Steve Rotheram (Liverpool Walton, Labour) spoke powerfully about the effect of being on benefits: “Lots of people in my city are on benefits for the very first time. Far from being in clover — it beggars belief what we read in the right-wing press — they are struggling to make ends meet, and the problem that thousands of Liverpudlians are facing is new to them. For many, the idea that they might miss a rent payment is totally alien. They have not done that in the past 20 years, but since May 2010, their individual household incomes have been on such a downward trajectory that they now find themselves in rent arrears, seeking advice on debt management and unable to afford the daily cost of travel, food and energy. Figures suggest that 40 per cent of the adult population in Liverpool are struggling with serious debt problems.”
And he said poverty had health implications, too: “David Taylor-Robinson of the University of Liverpool and his fellow academics have highlighted the doubling of malnutrition-related hospital admissions nationally since 2008.”
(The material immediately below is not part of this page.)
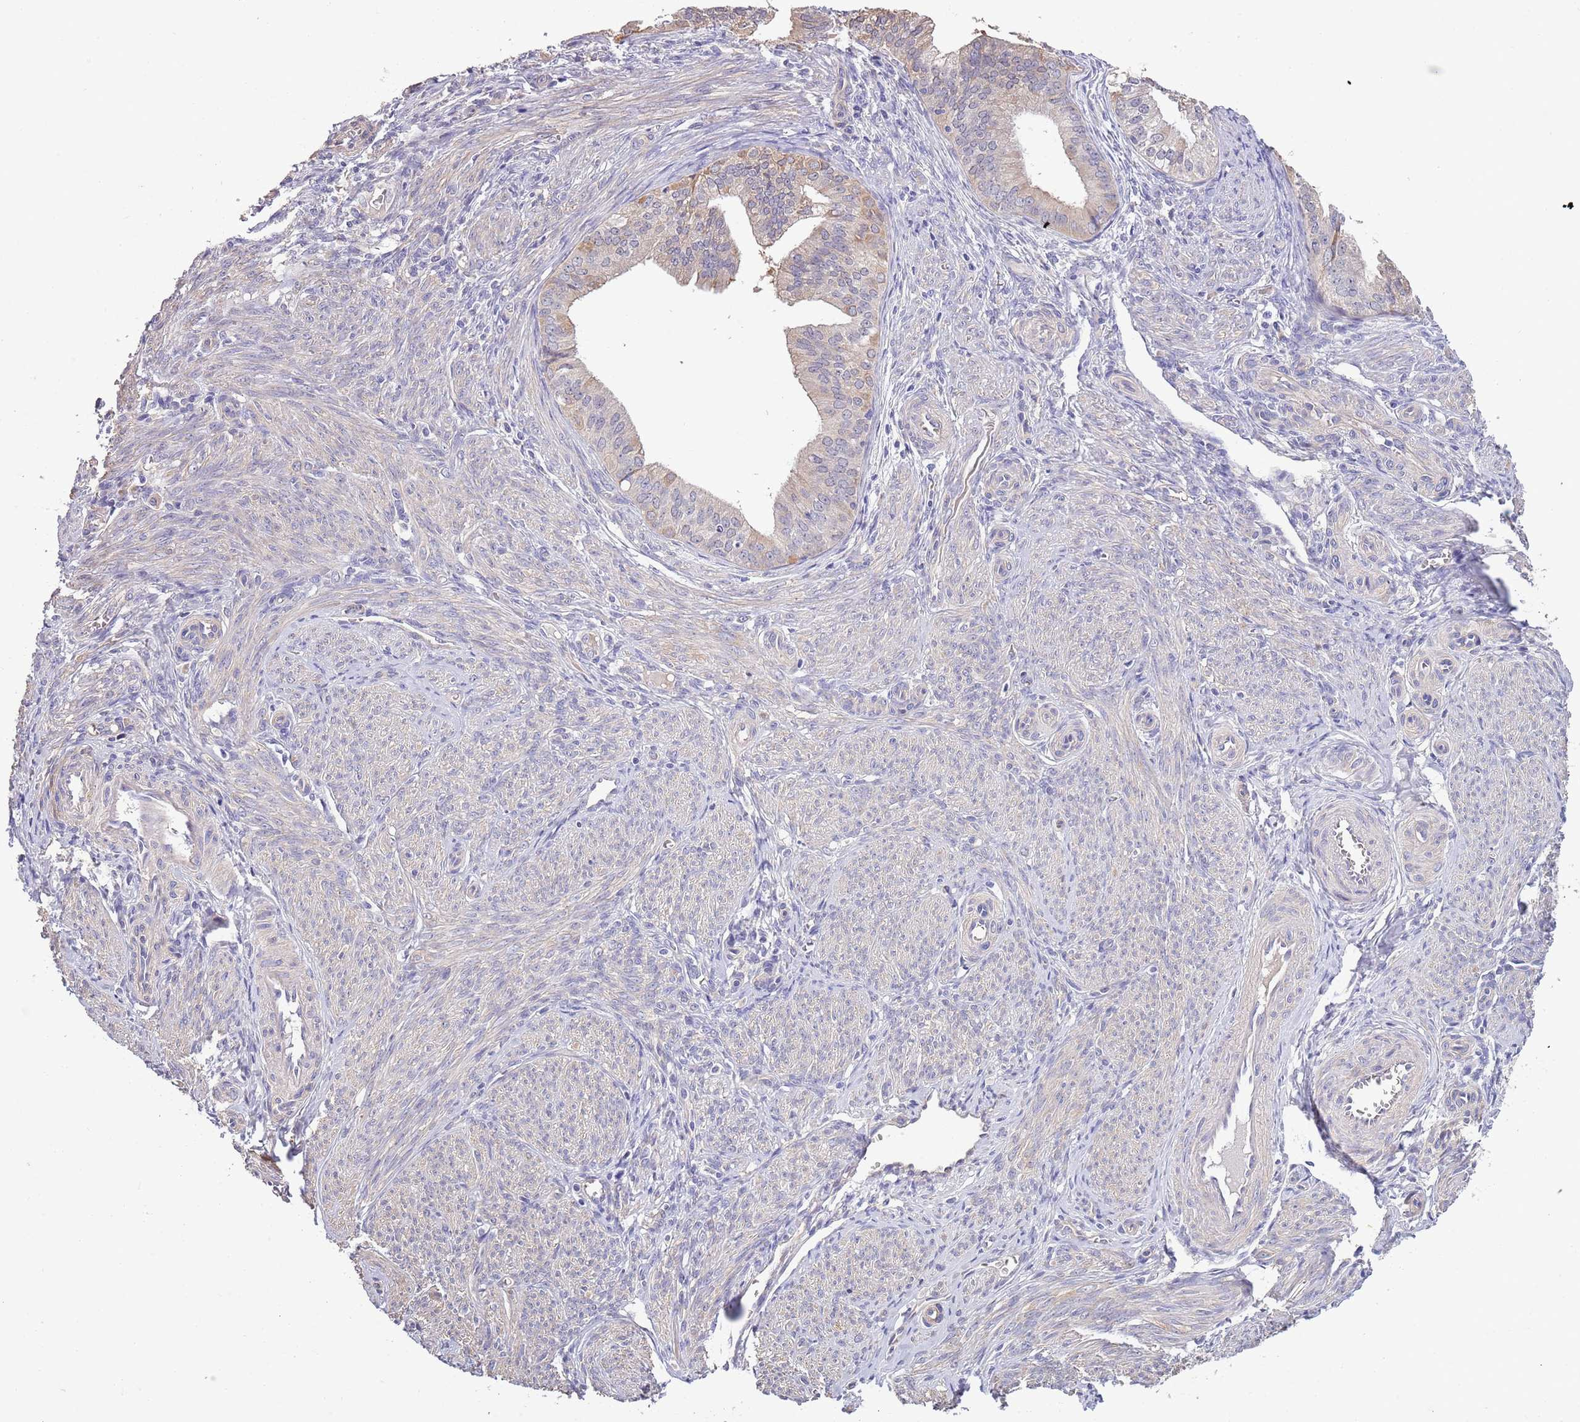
{"staining": {"intensity": "weak", "quantity": "<25%", "location": "cytoplasmic/membranous"}, "tissue": "endometrial cancer", "cell_type": "Tumor cells", "image_type": "cancer", "snomed": [{"axis": "morphology", "description": "Adenocarcinoma, NOS"}, {"axis": "topography", "description": "Endometrium"}], "caption": "A photomicrograph of adenocarcinoma (endometrial) stained for a protein exhibits no brown staining in tumor cells.", "gene": "LIPJ", "patient": {"sex": "female", "age": 50}}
John Hemming (Birmingham Yardley, LD) raised concerns about “the interrelationship between the welfare cap and victims of domestic violence, and whether there are situations that need more attention. I believe that people can get discretionary housing payment to leave a violent home, but it is important that we ensure that there is a route out of domestic violence for women. I am worried about that issue, just as I am about some wrongful sanctioning that I have seen. That does not help at all, because it undermines the whole process.” He also called for “a substantial increase in the minimum wage, because as the economy is improving the Government should look at that, rather than maintain things as they are”.
The vote gave huge endorsement to the call for an independent inquiry into poverty under the Coalition.
But with an election just 15 months away, how long will we have to wait for it to report?